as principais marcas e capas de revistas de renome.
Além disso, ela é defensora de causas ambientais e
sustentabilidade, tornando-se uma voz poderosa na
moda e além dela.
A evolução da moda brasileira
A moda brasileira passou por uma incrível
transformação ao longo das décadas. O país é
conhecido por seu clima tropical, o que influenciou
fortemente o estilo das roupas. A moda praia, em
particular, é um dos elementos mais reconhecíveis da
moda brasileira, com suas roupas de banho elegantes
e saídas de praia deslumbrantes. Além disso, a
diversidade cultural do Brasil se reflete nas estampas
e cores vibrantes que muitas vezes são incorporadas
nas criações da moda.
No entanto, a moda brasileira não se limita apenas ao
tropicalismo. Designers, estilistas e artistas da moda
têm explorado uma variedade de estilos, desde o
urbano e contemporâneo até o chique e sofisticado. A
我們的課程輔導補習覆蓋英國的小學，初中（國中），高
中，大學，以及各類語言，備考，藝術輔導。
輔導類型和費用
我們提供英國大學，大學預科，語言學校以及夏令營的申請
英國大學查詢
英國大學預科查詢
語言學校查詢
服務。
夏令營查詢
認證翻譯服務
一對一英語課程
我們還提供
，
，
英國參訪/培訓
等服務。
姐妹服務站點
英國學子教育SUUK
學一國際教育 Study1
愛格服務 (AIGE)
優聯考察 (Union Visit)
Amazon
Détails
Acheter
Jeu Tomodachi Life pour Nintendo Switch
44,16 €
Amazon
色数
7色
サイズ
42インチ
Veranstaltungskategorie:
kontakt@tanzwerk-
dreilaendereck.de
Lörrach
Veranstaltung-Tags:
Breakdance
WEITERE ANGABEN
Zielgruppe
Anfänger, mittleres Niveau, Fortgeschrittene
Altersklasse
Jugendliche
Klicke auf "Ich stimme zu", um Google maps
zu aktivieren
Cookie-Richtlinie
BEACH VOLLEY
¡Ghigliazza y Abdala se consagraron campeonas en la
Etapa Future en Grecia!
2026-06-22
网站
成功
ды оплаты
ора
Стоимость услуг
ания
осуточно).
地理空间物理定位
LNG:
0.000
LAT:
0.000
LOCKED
_ _ _ _ _
__WORK ORDER__
Among the lines of the data above, find those with the word "roupas" and show them.

__EXERCISE RESPONSE__
fortemente o estilo das roupas. A moda praia, em
moda brasileira, com suas roupas de banho elegantes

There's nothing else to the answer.